#### Directions
Starting at the line that contains "fx_px: 1343" and ending at the line that contains "f_number: 2.8", the lines below are to be given again exactly, with nothing added.

Photos with camera intrinsics
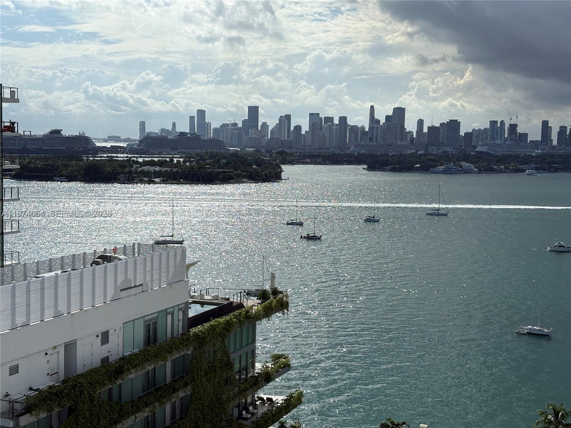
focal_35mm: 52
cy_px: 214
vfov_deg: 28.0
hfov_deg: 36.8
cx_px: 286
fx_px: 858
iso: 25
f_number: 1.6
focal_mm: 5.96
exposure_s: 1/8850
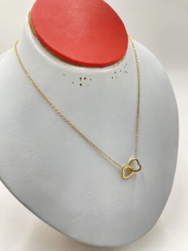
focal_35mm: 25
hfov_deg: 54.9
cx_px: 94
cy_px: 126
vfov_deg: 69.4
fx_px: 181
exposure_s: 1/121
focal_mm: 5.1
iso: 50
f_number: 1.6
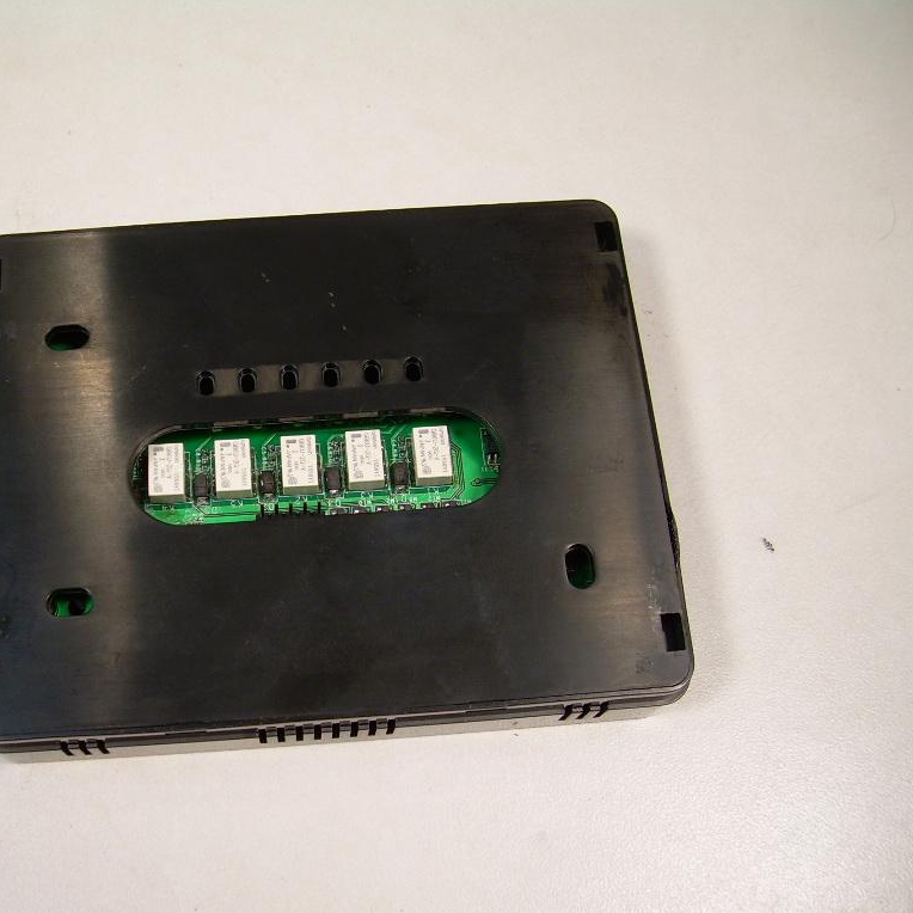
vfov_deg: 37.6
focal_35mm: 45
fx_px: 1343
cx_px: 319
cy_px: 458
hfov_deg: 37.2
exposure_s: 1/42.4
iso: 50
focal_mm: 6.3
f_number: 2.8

...

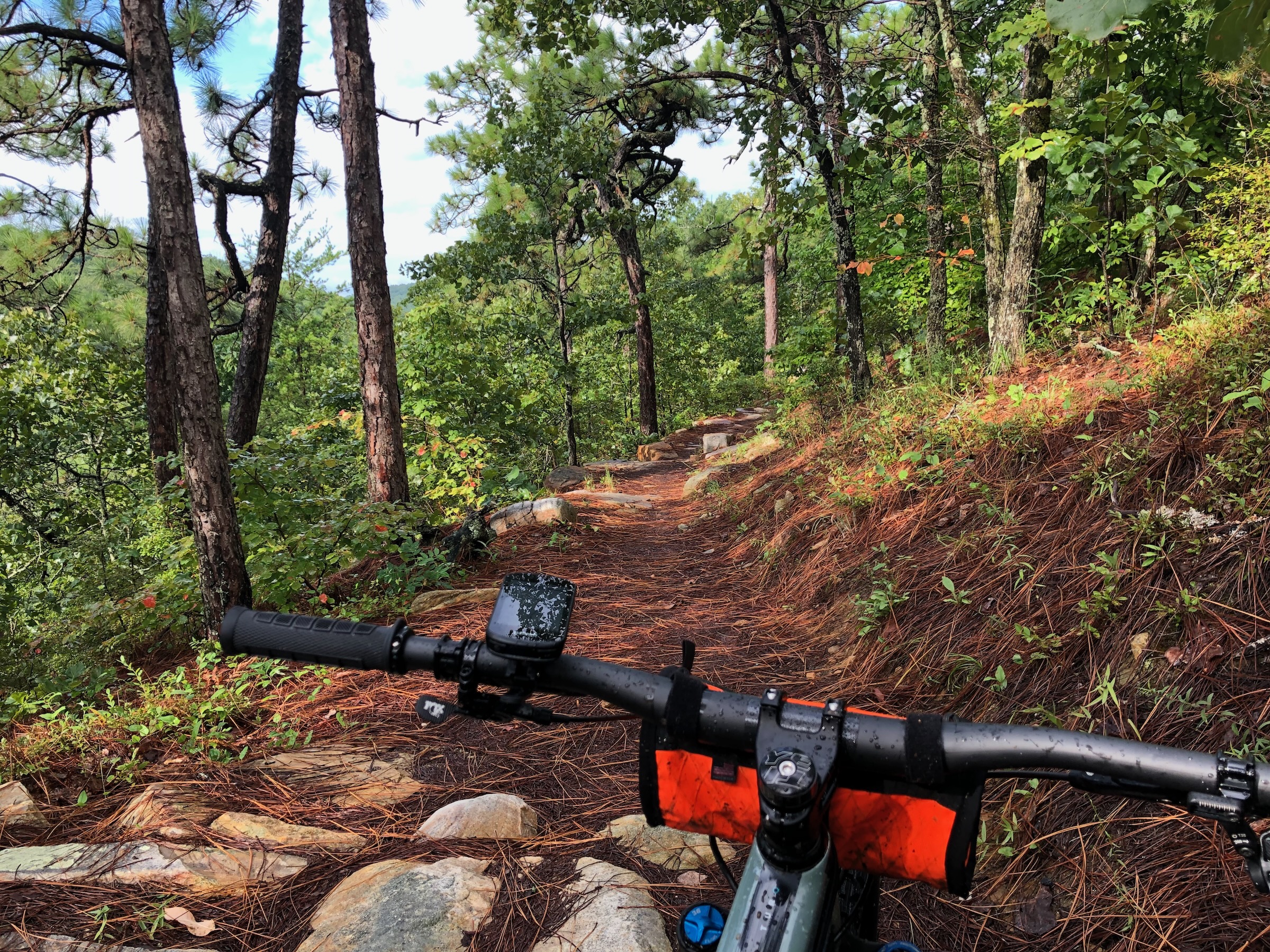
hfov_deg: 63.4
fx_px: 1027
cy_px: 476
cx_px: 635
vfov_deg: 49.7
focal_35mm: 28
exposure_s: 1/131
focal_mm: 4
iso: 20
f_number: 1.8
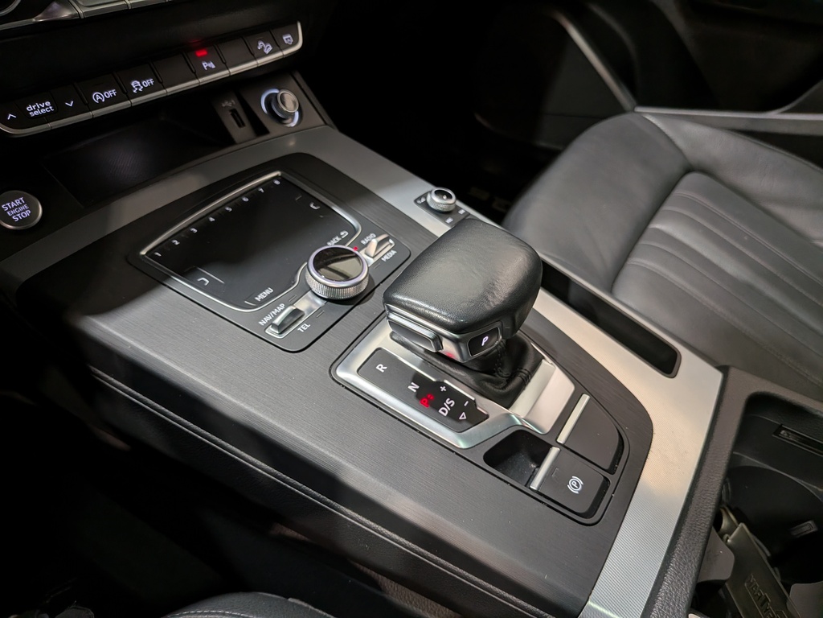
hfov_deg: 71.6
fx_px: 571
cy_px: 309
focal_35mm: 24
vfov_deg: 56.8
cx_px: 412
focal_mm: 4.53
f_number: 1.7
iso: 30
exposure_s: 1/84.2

==

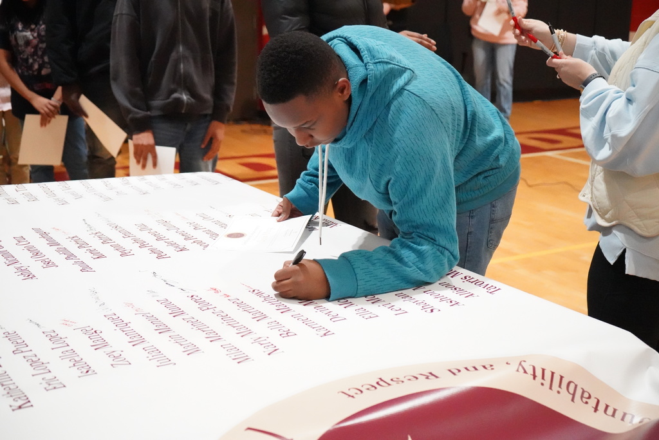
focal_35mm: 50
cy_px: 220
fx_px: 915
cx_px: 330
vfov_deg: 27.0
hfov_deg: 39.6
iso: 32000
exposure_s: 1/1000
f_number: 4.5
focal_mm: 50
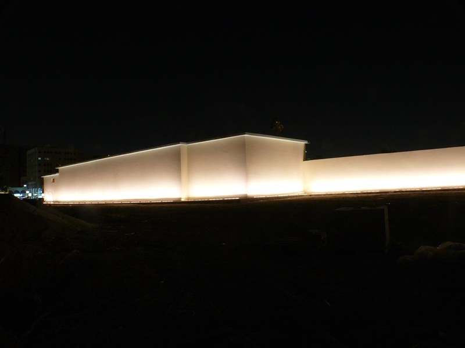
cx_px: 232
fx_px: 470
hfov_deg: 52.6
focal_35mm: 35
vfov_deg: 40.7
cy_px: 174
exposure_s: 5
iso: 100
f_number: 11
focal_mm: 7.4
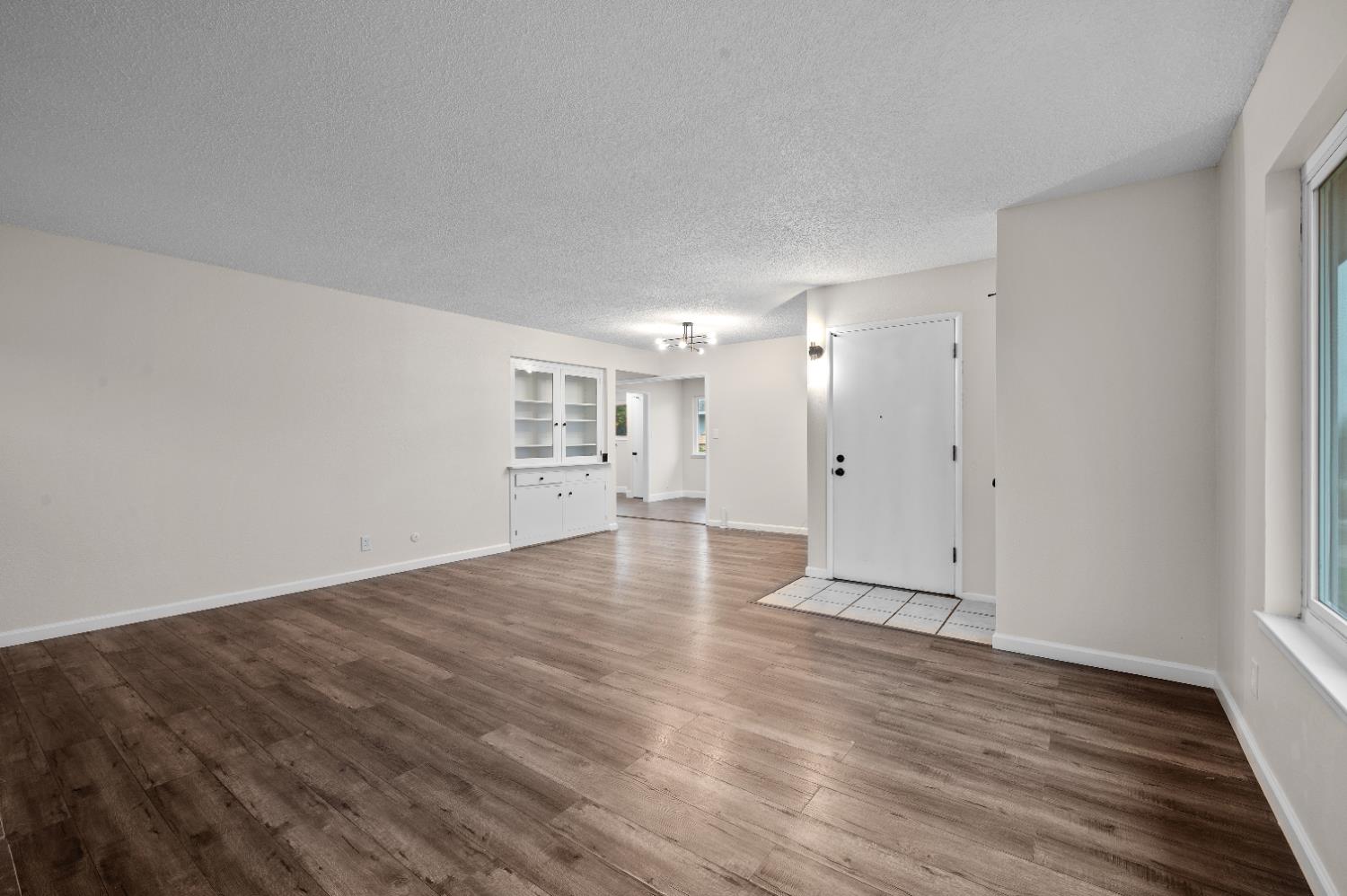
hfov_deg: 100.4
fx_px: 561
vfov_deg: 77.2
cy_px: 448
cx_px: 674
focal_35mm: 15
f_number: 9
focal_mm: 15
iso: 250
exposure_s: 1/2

#### Result
fx_px: 1343
cx_px: 319
cy_px: 458
hfov_deg: 37.2
exposure_s: 1/42.4
iso: 50
focal_mm: 6.3
f_number: 2.8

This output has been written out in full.